**INSTRUCTION A:**
Answer these questions about the forum post on being unhappy with life:
(i) How long will the writer and her husband have been married this September?
(ii) What three things, in order, would the writer put on a list of things to be proud of?
(iii) What age does the writer say she will reach soon?

━━━ TEXT PASSAGE ━━━

# Unhappy with Life



## Hendrix (May 17, 2017)

Lately, I've been feeling down with my life in general. My husband and I are best friends and we've been married for two years in September. We've known each other since high school and dating off and on until we got engaged then married. My marriage is good. I don't have anything negative to say about my marriage or my husband. Other aspects of my life though... I can say different.

I feel like I'm not where I should be in my life. I have very little to show. I feel like I've accomplished very little even though I had a kid last month. If I had a list of things to be proud of... It'd probably just be graduation, marriage, and childbirth in that order. There's very little money in the bank. I don't own any property. I'm the breadwinner in my house so I have to work. I feel like I carry a lot of responsibility in our family and I have to just endure it. I'm not happy with my job and I'm scared to leave because I make a decent wage. I can't go from $20 to $12... or whatever.

I want to have the type of life where I can work if I want to. I want to do creative work and make a difference. I want to be financially secure and not have to worry about how we're going to pay for a house, our daughter's education, or retirement. I feel like it's too late now for me to do anything since I'll be 30 soon. I truly feel like I wasted my life.

━━━ DATA ━━━

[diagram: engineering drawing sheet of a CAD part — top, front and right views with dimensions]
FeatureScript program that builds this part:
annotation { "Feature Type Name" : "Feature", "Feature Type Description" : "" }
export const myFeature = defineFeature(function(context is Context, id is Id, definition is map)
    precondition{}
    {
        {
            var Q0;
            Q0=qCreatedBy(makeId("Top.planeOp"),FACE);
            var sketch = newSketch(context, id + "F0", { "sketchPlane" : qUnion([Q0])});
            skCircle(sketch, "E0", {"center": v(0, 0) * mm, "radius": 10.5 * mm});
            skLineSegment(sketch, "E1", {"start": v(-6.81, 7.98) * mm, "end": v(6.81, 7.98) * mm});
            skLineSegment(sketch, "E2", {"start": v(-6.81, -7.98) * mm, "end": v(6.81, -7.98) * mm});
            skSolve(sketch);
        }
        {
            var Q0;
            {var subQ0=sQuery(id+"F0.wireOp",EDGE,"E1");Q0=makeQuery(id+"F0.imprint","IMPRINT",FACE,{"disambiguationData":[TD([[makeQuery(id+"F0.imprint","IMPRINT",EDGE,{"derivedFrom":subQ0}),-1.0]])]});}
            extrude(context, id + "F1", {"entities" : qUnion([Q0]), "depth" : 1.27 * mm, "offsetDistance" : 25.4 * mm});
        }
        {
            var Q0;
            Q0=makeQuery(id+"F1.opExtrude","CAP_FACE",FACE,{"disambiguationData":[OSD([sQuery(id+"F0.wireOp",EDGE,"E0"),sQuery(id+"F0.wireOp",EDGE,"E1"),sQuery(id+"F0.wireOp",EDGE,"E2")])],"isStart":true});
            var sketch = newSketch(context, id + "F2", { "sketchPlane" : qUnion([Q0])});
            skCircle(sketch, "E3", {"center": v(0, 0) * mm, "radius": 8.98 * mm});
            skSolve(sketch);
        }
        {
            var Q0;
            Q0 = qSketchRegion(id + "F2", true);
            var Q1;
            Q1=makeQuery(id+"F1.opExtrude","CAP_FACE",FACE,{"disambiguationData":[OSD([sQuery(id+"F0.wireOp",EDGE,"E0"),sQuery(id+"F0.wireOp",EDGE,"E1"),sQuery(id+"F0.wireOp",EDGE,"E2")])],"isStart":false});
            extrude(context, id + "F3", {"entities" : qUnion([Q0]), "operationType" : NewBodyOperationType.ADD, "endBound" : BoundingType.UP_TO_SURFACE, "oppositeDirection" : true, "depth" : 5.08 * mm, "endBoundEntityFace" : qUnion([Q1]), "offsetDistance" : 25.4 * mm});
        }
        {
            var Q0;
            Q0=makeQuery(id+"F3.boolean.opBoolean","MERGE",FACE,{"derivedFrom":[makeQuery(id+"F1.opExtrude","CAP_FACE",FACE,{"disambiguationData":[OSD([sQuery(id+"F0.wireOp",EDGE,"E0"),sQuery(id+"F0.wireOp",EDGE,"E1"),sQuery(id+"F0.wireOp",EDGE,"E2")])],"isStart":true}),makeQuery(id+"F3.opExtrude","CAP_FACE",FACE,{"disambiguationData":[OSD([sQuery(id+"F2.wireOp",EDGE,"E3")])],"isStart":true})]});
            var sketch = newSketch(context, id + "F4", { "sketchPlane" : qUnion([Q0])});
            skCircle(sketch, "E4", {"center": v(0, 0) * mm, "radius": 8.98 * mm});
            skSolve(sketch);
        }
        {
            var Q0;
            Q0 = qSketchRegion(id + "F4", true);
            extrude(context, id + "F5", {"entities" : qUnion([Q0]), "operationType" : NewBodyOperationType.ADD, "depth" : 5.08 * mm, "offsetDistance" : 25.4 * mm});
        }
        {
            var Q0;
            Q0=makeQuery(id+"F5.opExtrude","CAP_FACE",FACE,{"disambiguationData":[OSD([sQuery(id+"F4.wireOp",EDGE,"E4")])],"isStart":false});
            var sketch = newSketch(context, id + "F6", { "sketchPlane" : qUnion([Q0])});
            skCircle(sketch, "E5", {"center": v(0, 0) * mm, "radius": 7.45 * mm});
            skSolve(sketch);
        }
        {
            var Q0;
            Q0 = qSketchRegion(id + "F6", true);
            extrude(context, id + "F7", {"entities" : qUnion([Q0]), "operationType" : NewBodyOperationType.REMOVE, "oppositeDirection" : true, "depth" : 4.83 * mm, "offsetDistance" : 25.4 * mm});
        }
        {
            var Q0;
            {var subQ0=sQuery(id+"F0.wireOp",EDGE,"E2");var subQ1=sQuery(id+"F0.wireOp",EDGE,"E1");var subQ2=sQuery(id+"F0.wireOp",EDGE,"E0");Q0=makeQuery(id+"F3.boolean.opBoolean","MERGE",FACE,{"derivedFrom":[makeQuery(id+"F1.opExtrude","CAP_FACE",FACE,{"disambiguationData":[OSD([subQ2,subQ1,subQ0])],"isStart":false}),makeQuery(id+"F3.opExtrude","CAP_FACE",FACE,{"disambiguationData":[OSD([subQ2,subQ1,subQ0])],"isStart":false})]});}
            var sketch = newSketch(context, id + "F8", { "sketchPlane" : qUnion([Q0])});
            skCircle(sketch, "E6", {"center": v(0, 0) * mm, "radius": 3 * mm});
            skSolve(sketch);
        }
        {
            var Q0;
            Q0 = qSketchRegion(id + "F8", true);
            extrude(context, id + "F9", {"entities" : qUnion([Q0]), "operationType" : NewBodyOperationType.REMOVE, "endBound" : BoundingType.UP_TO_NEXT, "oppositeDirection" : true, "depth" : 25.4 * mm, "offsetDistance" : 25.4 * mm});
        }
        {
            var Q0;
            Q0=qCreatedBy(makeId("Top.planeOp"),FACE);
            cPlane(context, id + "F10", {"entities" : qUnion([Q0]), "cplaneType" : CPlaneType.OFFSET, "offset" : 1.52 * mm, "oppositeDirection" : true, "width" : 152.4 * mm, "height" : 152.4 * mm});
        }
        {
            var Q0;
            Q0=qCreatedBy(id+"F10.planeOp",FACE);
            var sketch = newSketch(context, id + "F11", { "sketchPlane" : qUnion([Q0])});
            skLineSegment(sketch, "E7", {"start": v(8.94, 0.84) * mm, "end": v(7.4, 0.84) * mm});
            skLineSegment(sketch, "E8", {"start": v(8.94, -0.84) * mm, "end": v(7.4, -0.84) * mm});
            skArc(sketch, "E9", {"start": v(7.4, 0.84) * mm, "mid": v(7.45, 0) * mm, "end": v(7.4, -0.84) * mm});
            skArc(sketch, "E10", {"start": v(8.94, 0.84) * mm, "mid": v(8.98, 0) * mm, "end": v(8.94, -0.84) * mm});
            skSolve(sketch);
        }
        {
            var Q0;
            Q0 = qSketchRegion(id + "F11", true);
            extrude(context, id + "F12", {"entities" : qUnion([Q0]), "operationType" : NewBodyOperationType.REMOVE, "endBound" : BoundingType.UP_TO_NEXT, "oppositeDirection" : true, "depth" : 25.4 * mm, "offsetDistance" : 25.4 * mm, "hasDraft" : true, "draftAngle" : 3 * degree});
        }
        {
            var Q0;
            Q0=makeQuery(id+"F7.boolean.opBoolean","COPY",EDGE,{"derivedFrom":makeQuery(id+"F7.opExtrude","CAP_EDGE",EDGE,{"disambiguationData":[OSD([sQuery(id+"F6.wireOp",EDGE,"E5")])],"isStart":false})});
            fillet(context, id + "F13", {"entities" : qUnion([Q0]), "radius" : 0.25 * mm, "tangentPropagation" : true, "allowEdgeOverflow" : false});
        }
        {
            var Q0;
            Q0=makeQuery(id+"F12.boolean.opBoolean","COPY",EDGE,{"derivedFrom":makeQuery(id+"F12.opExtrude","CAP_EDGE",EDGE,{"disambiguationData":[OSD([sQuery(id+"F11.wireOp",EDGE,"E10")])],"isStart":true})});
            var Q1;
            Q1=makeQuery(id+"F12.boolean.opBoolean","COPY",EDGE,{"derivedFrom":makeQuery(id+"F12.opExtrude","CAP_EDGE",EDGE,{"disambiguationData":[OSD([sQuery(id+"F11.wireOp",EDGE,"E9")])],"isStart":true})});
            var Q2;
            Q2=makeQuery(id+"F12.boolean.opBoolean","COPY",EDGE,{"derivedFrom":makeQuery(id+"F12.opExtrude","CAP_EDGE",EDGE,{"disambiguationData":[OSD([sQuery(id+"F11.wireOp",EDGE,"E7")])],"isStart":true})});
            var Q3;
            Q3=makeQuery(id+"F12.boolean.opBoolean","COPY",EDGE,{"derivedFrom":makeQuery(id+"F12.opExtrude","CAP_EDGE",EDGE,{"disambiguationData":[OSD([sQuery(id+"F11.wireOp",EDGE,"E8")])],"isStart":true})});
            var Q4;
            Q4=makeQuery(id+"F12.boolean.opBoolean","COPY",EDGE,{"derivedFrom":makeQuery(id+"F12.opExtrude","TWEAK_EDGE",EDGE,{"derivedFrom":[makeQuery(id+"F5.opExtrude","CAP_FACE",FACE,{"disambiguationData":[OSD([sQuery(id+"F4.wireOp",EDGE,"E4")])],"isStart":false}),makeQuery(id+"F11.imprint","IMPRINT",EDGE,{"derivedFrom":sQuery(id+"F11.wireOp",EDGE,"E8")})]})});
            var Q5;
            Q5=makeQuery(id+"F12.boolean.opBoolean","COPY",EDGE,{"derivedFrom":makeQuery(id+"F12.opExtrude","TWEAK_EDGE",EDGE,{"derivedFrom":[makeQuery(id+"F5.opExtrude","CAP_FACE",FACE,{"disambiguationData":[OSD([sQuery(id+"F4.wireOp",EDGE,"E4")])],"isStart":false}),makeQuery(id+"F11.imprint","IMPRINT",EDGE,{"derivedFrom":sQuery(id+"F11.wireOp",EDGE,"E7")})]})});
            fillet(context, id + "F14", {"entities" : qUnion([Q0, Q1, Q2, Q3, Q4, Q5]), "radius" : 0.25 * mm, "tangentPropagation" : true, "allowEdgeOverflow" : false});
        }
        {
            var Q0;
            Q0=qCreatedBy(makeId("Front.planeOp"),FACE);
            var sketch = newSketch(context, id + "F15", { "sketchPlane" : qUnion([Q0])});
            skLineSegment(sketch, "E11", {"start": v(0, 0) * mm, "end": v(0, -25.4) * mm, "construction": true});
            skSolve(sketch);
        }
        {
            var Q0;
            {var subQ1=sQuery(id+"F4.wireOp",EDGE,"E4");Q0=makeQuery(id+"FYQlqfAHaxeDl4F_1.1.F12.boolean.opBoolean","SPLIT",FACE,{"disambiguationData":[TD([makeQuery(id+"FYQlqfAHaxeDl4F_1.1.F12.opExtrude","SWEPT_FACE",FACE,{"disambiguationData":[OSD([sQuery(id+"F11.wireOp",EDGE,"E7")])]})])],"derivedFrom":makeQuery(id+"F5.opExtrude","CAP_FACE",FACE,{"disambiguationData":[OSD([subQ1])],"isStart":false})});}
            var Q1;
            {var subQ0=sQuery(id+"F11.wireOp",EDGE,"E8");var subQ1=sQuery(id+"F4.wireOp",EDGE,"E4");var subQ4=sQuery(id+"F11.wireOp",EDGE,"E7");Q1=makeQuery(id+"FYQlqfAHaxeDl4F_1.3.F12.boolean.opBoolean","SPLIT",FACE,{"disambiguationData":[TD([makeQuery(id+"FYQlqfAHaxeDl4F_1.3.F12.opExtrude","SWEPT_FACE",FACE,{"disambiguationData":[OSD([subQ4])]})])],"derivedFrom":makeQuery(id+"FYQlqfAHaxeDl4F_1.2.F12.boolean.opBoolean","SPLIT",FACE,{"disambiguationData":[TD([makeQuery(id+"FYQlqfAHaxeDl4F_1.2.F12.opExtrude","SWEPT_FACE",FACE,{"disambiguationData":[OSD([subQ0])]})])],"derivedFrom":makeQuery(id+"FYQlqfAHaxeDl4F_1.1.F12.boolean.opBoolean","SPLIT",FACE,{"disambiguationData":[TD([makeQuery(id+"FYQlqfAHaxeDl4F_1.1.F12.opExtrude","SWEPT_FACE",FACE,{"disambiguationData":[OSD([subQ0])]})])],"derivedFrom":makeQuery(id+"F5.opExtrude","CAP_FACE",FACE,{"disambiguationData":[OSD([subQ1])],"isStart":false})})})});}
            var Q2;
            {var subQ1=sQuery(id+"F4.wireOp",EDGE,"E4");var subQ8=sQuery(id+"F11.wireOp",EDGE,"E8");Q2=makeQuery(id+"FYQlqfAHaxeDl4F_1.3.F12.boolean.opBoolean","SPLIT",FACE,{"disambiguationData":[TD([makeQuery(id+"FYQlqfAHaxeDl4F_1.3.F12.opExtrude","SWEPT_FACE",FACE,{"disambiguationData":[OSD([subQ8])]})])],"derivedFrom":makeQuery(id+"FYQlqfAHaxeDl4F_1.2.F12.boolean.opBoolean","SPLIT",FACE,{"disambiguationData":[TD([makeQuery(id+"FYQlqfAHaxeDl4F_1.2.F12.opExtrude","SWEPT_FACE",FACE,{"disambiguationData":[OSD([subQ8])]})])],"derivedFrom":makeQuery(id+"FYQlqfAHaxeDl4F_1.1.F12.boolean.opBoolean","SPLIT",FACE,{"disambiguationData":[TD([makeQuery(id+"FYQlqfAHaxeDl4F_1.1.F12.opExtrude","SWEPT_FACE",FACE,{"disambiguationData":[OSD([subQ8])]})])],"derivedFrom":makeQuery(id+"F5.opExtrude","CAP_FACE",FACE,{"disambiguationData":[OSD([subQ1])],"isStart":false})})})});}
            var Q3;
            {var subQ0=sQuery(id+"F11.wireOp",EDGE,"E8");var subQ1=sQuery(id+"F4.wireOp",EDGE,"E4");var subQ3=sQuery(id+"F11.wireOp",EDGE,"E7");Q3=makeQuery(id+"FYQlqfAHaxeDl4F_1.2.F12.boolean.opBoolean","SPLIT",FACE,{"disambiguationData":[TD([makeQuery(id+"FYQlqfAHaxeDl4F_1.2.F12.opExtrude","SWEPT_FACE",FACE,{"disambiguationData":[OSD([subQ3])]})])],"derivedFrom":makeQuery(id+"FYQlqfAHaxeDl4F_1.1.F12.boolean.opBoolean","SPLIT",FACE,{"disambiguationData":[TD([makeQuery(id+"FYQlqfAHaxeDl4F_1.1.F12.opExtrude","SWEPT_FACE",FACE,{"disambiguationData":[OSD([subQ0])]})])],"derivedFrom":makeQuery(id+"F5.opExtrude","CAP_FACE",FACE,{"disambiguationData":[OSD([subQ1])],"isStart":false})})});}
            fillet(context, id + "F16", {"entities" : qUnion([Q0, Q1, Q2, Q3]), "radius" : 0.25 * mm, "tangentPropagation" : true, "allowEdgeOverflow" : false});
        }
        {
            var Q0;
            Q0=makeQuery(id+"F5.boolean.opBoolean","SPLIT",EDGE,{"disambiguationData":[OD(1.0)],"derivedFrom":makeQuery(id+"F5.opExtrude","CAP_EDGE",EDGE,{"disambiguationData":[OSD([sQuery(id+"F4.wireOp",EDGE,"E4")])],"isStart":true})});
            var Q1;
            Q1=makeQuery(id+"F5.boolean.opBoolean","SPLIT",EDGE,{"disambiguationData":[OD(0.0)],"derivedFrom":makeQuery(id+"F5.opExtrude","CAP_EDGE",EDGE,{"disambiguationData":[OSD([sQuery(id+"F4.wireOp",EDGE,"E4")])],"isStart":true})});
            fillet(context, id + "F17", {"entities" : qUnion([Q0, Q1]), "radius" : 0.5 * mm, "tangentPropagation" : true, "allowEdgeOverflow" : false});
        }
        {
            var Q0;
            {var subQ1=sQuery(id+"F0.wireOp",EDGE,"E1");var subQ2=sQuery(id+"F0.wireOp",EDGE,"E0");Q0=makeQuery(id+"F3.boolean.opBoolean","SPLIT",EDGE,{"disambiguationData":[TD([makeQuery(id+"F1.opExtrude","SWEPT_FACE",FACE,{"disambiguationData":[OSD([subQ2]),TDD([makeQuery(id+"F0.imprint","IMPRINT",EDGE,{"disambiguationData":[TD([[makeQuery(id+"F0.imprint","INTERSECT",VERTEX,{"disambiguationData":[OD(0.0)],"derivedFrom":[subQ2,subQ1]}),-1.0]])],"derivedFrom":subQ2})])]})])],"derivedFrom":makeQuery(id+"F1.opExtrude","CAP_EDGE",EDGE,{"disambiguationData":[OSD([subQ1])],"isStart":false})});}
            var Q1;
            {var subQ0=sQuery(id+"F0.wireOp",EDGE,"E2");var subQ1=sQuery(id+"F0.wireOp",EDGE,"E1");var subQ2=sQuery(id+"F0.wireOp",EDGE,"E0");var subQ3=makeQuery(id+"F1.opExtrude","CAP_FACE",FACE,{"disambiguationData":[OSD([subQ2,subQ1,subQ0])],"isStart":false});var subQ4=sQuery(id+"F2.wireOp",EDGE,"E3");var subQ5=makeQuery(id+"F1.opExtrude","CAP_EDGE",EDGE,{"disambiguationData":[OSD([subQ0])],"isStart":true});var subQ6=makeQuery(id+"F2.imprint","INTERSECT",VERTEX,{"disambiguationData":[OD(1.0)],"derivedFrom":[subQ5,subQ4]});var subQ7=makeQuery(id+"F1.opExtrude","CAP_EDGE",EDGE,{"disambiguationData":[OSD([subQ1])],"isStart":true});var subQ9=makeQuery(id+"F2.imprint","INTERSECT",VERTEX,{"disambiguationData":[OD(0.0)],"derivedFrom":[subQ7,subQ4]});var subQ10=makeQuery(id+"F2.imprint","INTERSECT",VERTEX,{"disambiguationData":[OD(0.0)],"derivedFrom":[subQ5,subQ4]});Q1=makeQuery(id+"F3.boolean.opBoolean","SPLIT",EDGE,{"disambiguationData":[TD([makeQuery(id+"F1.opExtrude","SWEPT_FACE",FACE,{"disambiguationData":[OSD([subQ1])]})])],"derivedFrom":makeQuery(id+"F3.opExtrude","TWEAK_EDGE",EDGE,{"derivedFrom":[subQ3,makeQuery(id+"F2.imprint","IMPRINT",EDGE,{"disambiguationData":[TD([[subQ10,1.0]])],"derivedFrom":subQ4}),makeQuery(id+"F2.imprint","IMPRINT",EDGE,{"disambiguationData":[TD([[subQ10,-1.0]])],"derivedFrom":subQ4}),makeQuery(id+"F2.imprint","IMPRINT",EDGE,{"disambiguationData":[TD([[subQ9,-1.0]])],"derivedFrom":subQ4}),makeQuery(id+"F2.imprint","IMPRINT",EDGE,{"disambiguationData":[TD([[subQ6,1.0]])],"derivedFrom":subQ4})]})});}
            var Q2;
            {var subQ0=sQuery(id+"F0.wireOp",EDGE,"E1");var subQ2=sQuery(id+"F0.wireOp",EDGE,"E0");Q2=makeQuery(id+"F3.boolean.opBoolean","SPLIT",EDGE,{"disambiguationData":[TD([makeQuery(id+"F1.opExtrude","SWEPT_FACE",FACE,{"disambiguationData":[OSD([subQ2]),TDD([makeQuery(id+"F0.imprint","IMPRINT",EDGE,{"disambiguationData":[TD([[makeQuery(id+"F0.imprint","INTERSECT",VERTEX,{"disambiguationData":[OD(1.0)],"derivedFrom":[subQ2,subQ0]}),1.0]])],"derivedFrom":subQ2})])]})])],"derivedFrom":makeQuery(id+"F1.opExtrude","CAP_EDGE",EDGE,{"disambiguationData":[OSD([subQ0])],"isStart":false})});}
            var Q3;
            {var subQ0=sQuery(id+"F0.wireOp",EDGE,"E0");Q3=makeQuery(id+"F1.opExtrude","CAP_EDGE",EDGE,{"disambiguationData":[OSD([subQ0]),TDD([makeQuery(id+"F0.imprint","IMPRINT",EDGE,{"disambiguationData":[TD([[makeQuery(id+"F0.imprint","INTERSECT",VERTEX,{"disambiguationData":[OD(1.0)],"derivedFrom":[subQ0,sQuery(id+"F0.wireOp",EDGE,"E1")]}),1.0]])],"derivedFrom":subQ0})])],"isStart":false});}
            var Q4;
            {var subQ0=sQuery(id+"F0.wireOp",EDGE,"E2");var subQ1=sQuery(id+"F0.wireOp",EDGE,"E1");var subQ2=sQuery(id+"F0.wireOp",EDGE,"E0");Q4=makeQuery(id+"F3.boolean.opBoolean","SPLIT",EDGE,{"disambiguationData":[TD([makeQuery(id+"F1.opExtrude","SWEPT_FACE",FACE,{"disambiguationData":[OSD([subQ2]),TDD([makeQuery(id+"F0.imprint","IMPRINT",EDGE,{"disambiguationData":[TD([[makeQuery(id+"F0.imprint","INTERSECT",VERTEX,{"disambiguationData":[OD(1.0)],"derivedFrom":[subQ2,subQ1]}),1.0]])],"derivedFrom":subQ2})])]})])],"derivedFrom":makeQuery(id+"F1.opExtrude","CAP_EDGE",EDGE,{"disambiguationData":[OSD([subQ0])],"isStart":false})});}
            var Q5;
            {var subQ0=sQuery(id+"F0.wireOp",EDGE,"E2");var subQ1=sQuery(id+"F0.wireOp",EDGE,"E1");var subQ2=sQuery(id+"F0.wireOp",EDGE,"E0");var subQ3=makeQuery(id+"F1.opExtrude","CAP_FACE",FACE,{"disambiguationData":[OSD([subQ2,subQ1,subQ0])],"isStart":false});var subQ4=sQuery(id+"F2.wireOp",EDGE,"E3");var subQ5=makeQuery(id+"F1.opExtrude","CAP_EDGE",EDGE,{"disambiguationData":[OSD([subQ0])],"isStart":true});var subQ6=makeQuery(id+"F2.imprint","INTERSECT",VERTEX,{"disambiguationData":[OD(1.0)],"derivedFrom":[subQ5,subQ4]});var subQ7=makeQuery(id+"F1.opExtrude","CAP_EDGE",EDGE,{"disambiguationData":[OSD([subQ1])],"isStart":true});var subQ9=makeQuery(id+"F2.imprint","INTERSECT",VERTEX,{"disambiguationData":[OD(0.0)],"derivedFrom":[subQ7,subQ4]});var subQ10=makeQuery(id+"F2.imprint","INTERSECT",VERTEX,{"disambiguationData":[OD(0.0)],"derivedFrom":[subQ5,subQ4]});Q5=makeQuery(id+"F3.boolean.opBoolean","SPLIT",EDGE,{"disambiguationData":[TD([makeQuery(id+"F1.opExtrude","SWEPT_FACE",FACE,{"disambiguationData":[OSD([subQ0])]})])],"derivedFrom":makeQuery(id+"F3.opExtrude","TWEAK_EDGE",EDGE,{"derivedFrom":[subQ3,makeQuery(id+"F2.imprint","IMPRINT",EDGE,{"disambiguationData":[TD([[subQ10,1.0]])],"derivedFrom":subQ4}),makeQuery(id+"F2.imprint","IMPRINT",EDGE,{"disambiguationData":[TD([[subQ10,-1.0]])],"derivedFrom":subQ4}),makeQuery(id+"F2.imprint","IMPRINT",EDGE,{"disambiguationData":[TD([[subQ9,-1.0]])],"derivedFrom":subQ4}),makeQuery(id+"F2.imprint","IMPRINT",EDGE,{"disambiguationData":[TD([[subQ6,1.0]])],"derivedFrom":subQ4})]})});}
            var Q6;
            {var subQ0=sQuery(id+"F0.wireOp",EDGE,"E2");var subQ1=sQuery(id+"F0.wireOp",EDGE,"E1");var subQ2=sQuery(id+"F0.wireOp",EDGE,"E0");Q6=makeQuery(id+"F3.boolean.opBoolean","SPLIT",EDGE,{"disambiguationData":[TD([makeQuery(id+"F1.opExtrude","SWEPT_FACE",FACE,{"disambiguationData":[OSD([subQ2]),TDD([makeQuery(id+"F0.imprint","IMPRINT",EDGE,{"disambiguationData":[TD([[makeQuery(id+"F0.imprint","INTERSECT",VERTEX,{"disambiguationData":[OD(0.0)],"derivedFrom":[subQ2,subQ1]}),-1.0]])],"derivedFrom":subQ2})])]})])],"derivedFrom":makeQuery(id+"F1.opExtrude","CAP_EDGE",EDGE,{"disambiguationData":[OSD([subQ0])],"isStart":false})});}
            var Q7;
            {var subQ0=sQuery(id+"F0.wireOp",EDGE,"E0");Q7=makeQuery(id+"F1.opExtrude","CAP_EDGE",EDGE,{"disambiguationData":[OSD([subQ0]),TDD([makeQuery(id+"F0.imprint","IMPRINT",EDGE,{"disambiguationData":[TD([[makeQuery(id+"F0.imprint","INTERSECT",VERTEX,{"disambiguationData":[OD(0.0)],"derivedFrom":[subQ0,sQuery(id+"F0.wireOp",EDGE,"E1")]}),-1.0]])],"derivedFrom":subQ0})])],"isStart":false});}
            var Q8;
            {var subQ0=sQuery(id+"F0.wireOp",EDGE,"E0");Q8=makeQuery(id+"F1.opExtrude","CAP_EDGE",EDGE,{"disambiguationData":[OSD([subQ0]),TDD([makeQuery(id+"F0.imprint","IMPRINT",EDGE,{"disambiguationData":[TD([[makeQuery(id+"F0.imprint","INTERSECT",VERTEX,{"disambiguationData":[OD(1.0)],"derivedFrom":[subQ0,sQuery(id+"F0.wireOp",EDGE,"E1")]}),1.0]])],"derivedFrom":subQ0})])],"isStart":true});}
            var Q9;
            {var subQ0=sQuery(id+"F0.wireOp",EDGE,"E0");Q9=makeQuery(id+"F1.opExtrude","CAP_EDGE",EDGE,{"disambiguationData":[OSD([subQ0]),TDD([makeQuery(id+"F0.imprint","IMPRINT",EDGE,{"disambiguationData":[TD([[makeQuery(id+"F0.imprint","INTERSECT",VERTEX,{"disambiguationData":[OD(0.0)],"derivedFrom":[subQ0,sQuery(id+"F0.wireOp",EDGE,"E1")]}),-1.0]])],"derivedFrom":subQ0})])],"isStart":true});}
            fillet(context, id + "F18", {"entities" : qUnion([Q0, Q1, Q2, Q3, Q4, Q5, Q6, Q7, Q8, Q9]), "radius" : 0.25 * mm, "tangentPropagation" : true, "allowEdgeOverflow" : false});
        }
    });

━━━

**INSTRUCTION B:**
In the listing, swap "skLineSegment" for "skLine" in everything from the start of the listing down to the line containing "v(-6.81, -7.98) *", both ends included. Leave all else unchanged, and give back only those lines.

**WRITTEN SOLUTION A:**
(i) Two years.
(ii) Graduation, marriage, and childbirth.
(iii) 30.

**WRITTEN SOLUTION B:**
[diagram: engineering drawing sheet of a CAD part — top, front and right views with dimensions]
FeatureScript program that builds this part:
annotation { "Feature Type Name" : "Feature", "Feature Type Description" : "" }
export const myFeature = defineFeature(function(context is Context, id is Id, definition is map)
    precondition{}
    {
        {
            var Q0;
            Q0=qCreatedBy(makeId("Top.planeOp"),FACE);
            var sketch = newSketch(context, id + "F0", { "sketchPlane" : qUnion([Q0])});
            skCircle(sketch, "E0", {"center": v(0, 0) * mm, "radius": 10.5 * mm});
            skLine(sketch, "E1", {"start": v(-6.81, 7.98) * mm, "end": v(6.81, 7.98) * mm});
            skLine(sketch, "E2", {"start": v(-6.81, -7.98) * mm, "end": v(6.81, -7.98) * mm});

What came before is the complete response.